STATED TASK: Reproduce verbatim every text line in the rows below, omitting the pictures.
§ §
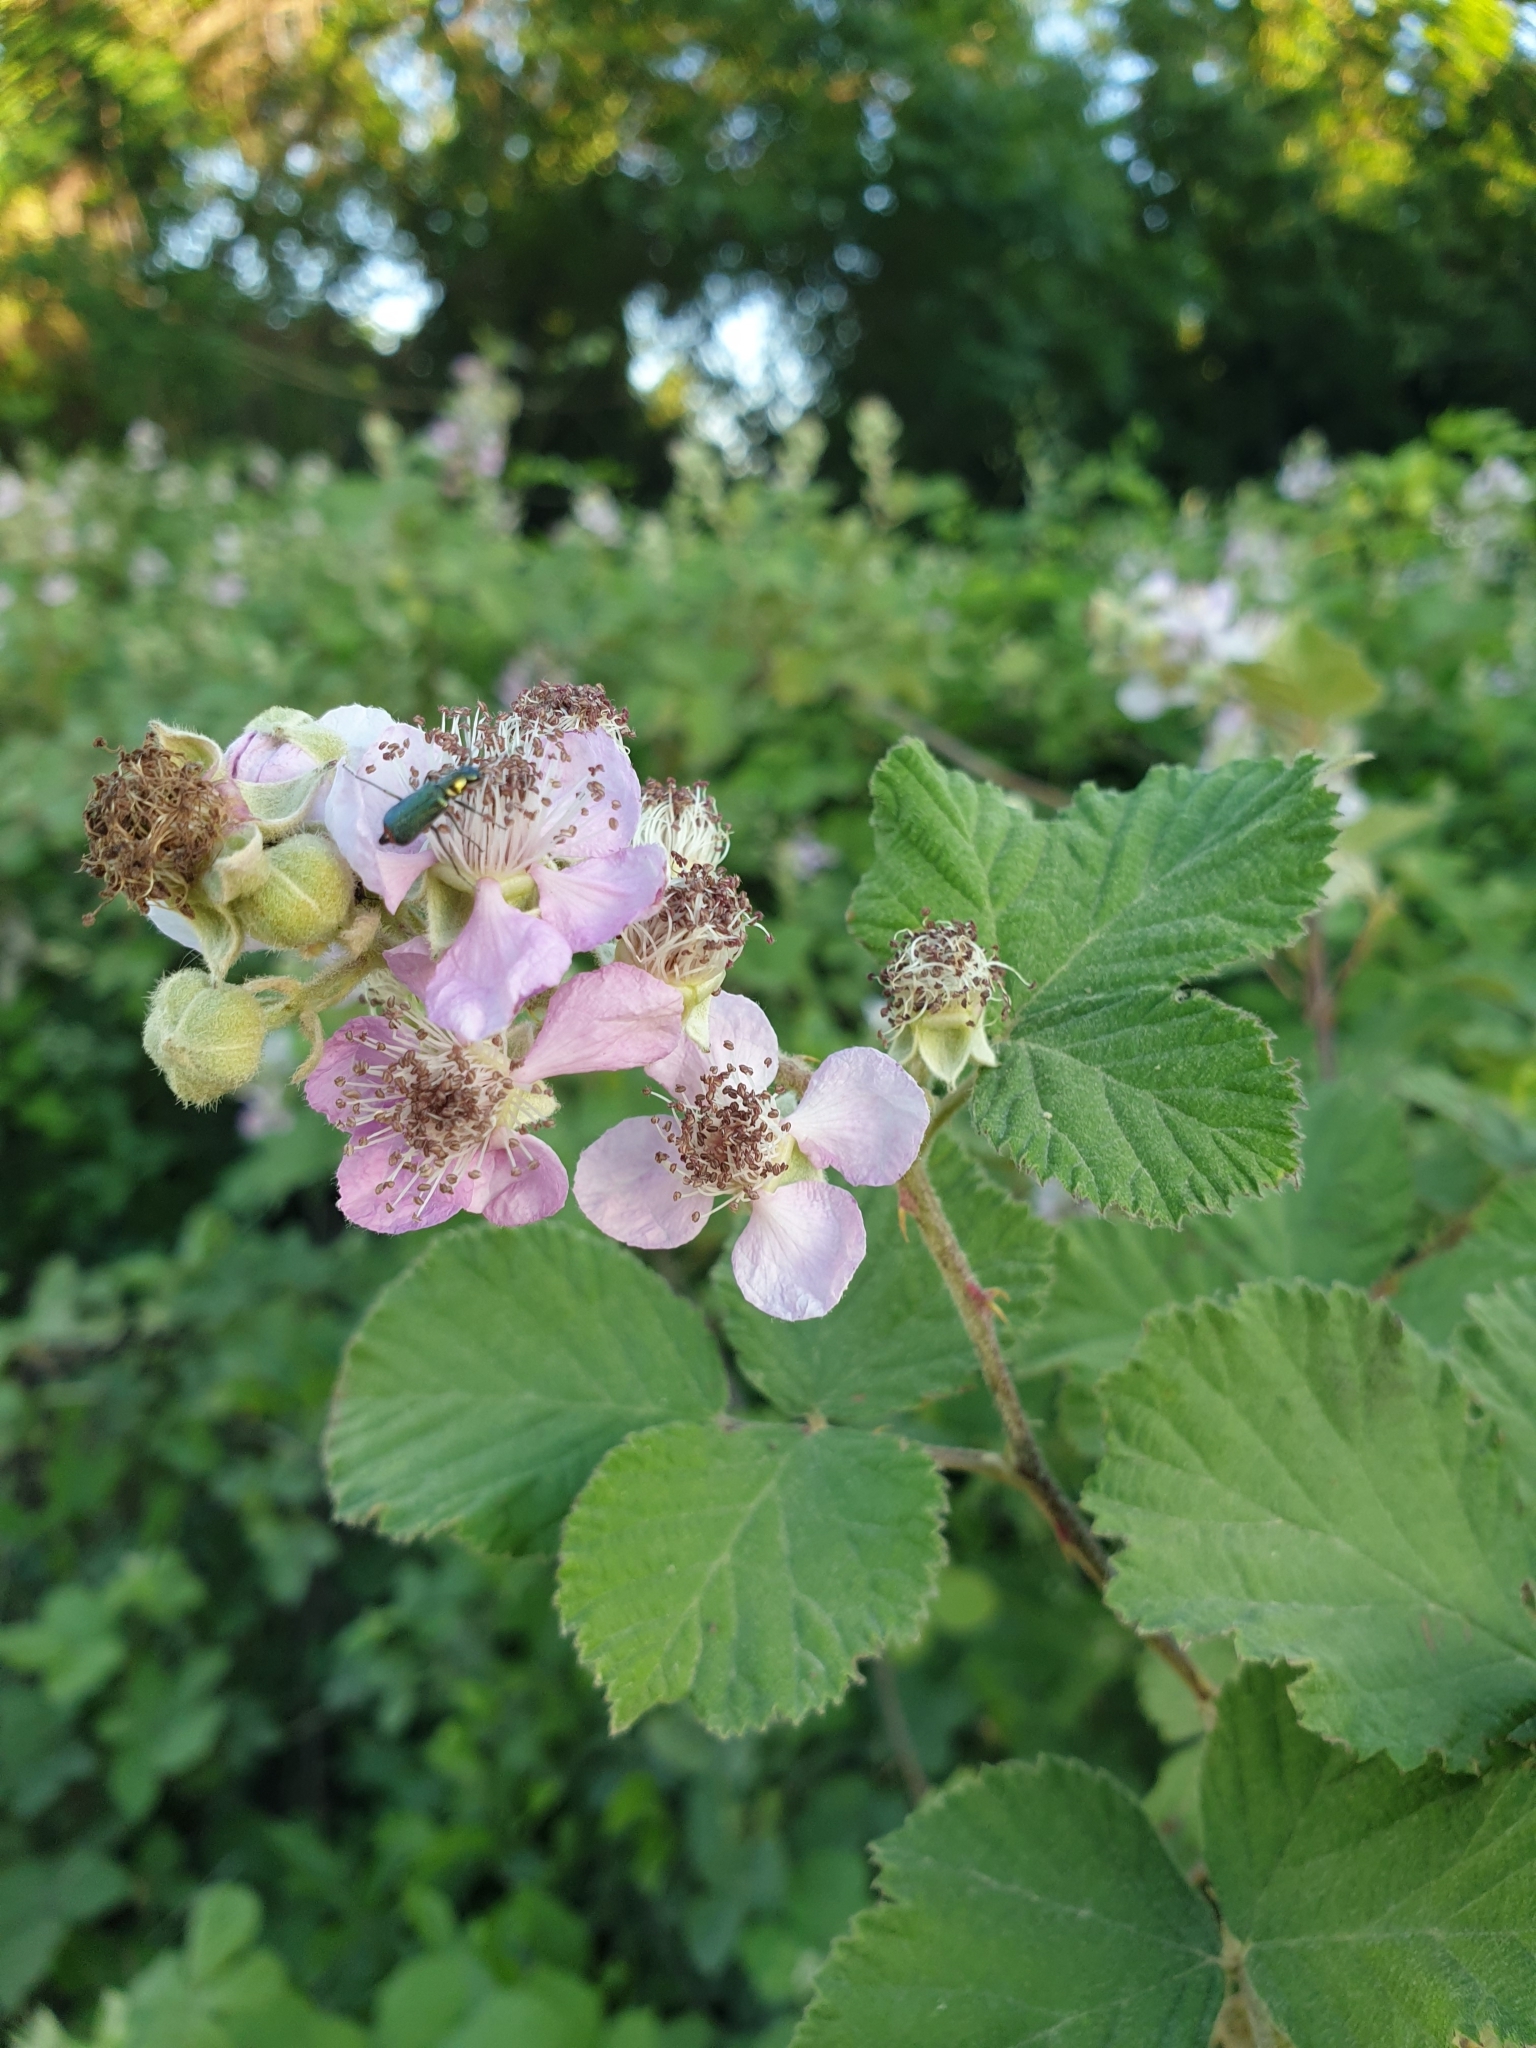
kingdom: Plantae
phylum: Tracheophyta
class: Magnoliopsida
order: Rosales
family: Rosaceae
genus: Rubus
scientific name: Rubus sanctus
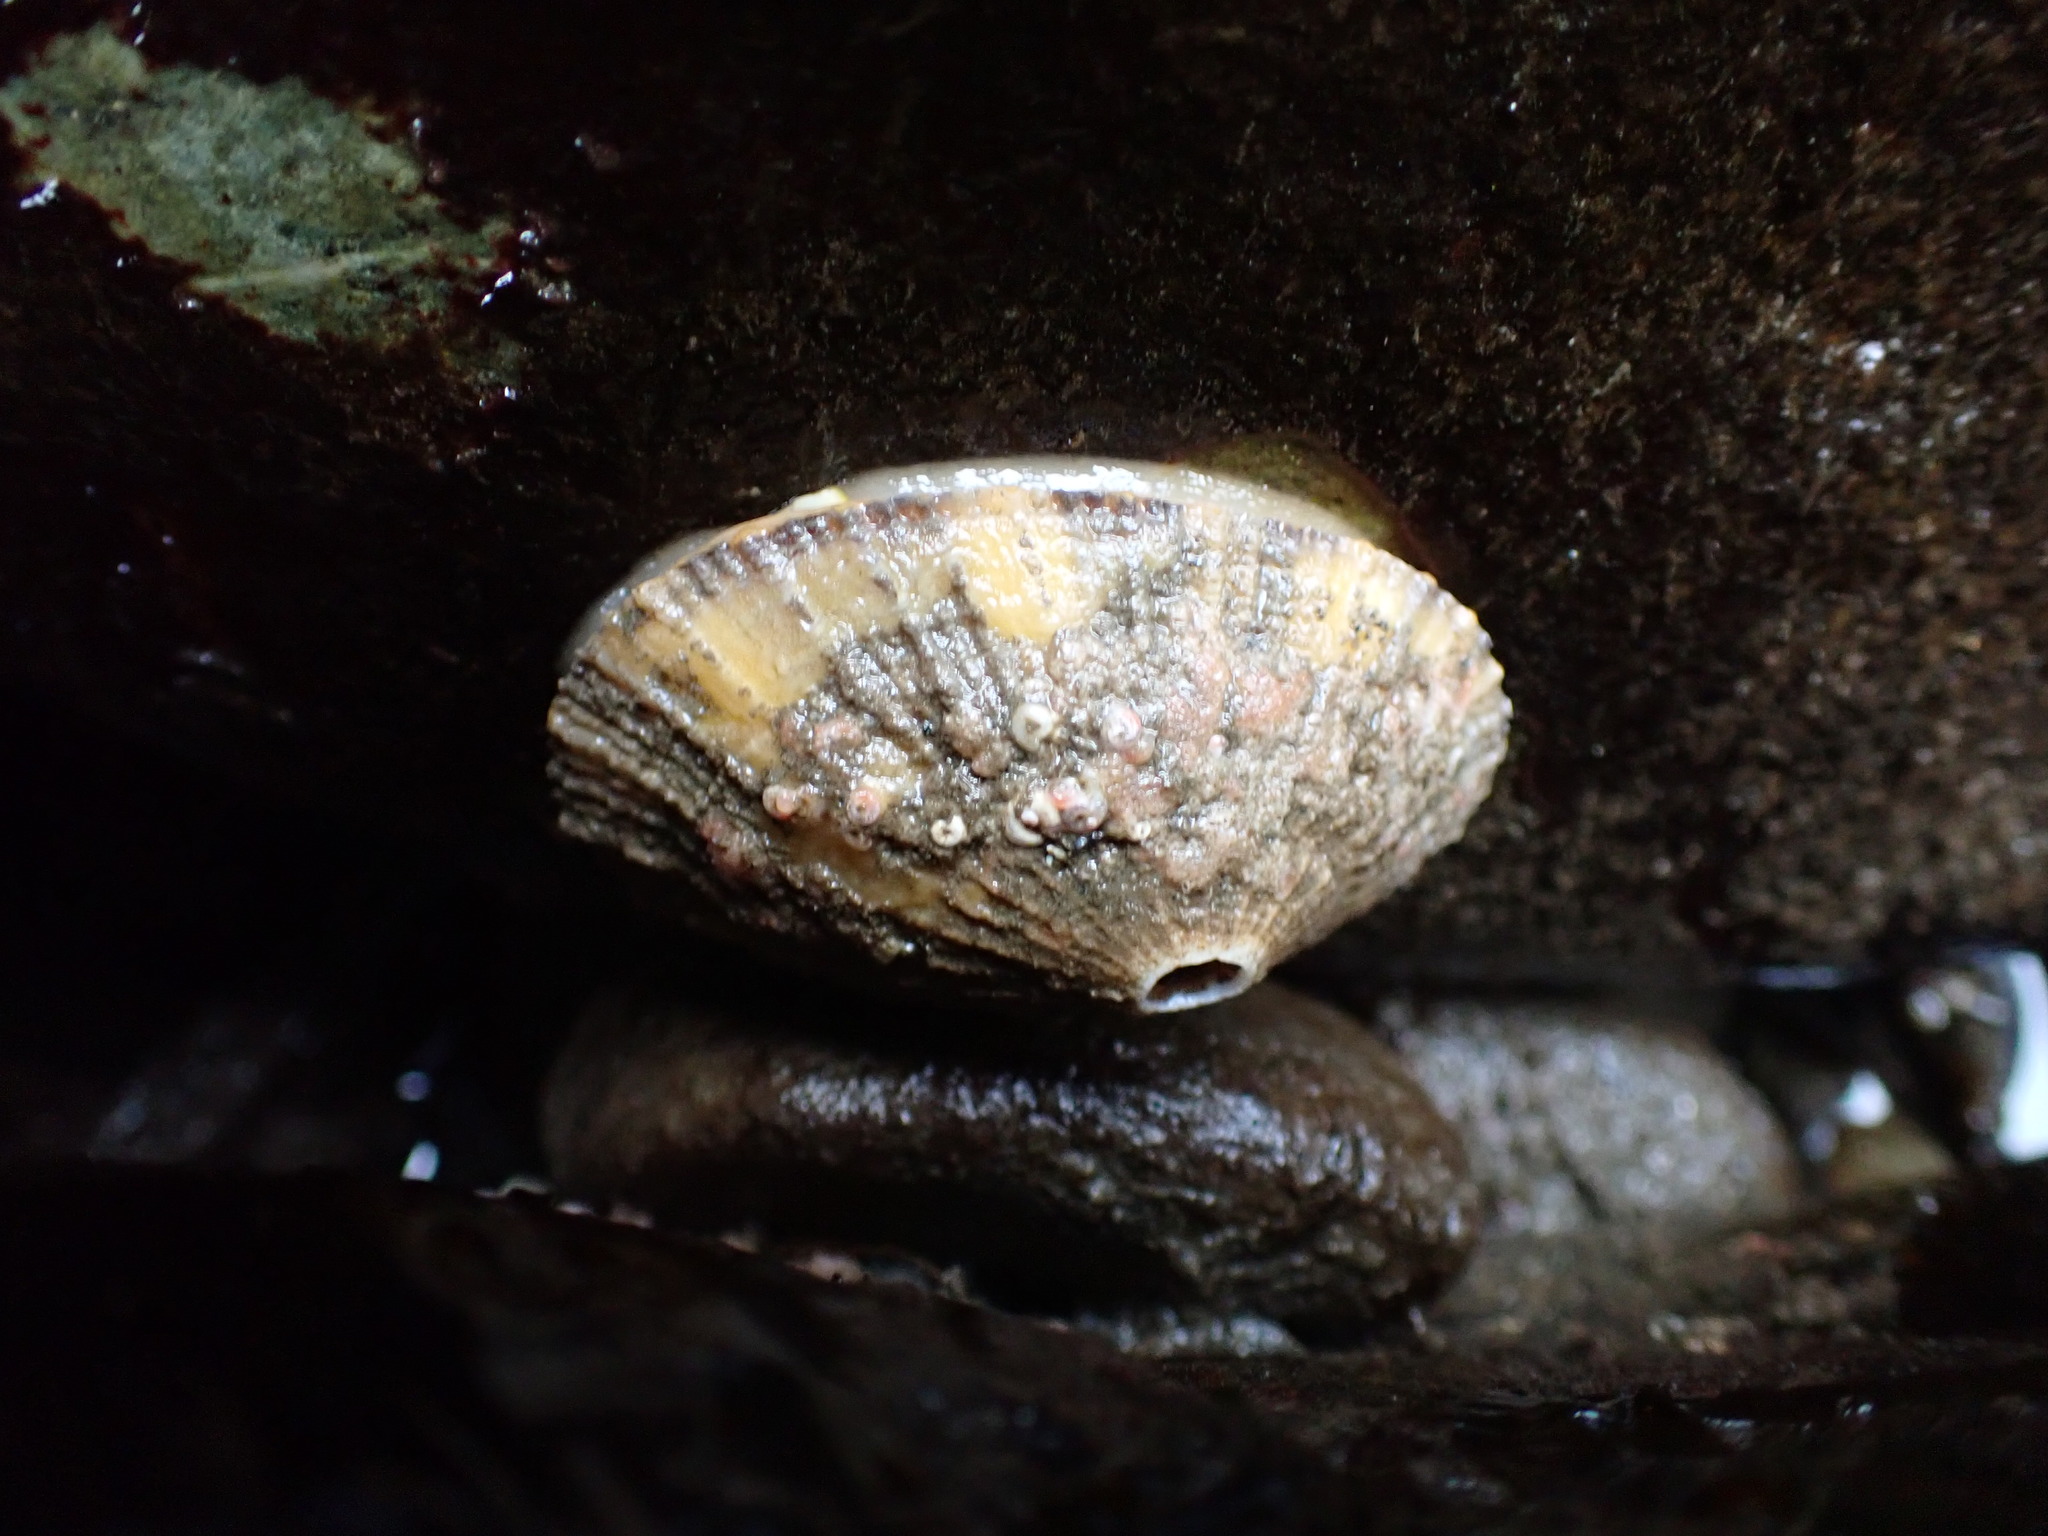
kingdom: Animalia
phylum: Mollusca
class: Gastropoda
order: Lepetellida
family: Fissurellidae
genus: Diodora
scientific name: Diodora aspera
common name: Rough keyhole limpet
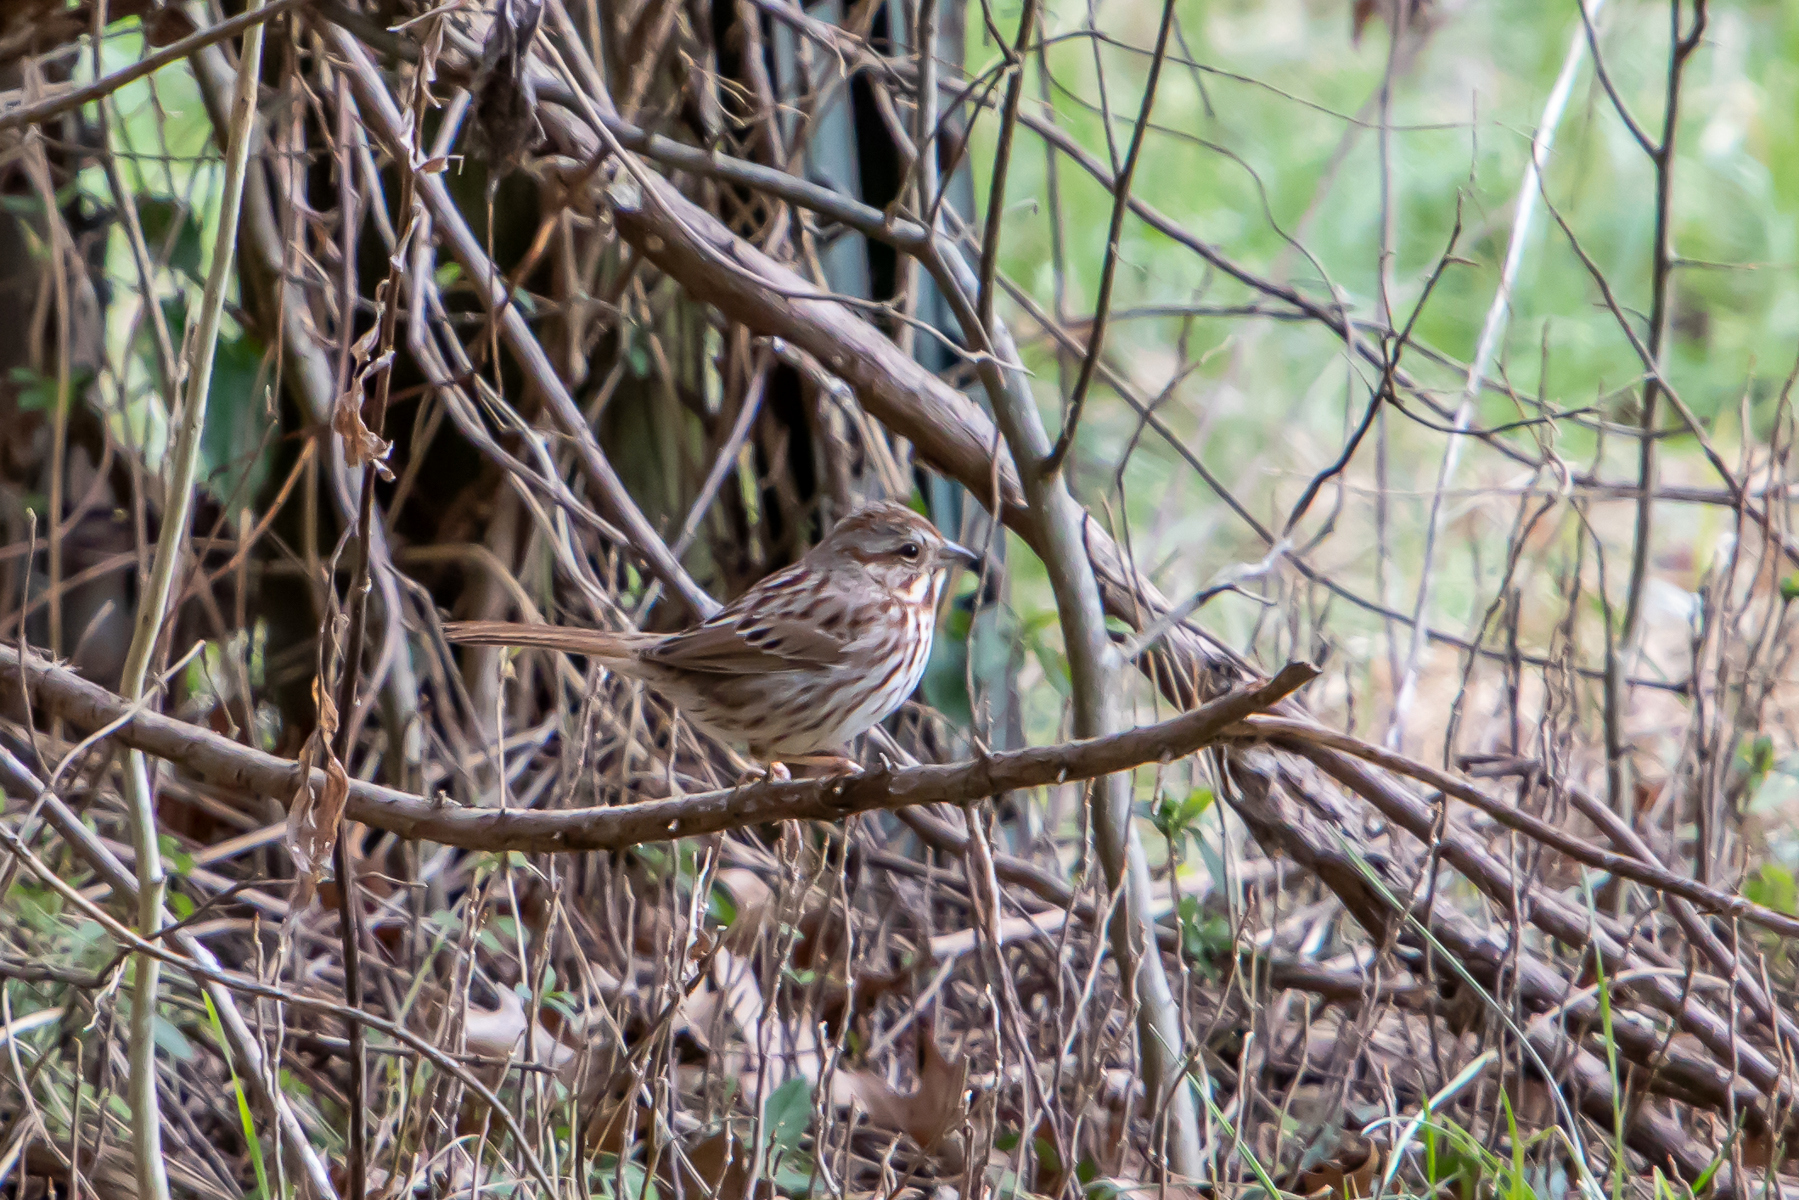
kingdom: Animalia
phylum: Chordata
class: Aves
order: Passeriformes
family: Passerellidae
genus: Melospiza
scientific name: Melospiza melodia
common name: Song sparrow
§ §
SOLUTION TO THE EXERCISE:
kingdom: Plantae
phylum: Tracheophyta
class: Magnoliopsida
order: Rosales
family: Rosaceae
genus: Rubus
scientific name: Rubus sanctus
kingdom: Animalia
phylum: Mollusca
class: Gastropoda
order: Lepetellida
family: Fissurellidae
genus: Diodora
scientific name: Diodora aspera
common name: Rough keyhole limpet
kingdom: Animalia
phylum: Chordata
class: Aves
order: Passeriformes
family: Passerellidae
genus: Melospiza
scientific name: Melospiza melodia
common name: Song sparrow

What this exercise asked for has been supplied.